▶ [RECORDS PROVIDED]:

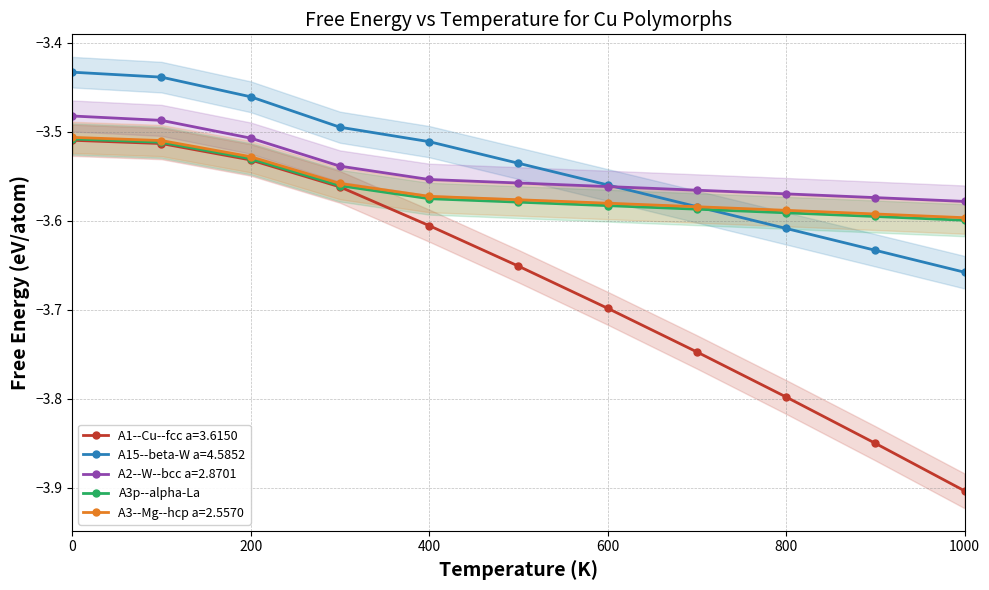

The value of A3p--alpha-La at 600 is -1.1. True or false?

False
==
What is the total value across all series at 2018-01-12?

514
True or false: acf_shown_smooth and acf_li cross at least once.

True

▶ [WORK REQUEST]: Report every line of the records above that contains the word "value", copying each such line in full. Case counts.

▶ [ANSWER SECTION]:
The value of A3p--alpha-La at 600 is -1.1. True or false?
What is the total value across all series at 2018-01-12?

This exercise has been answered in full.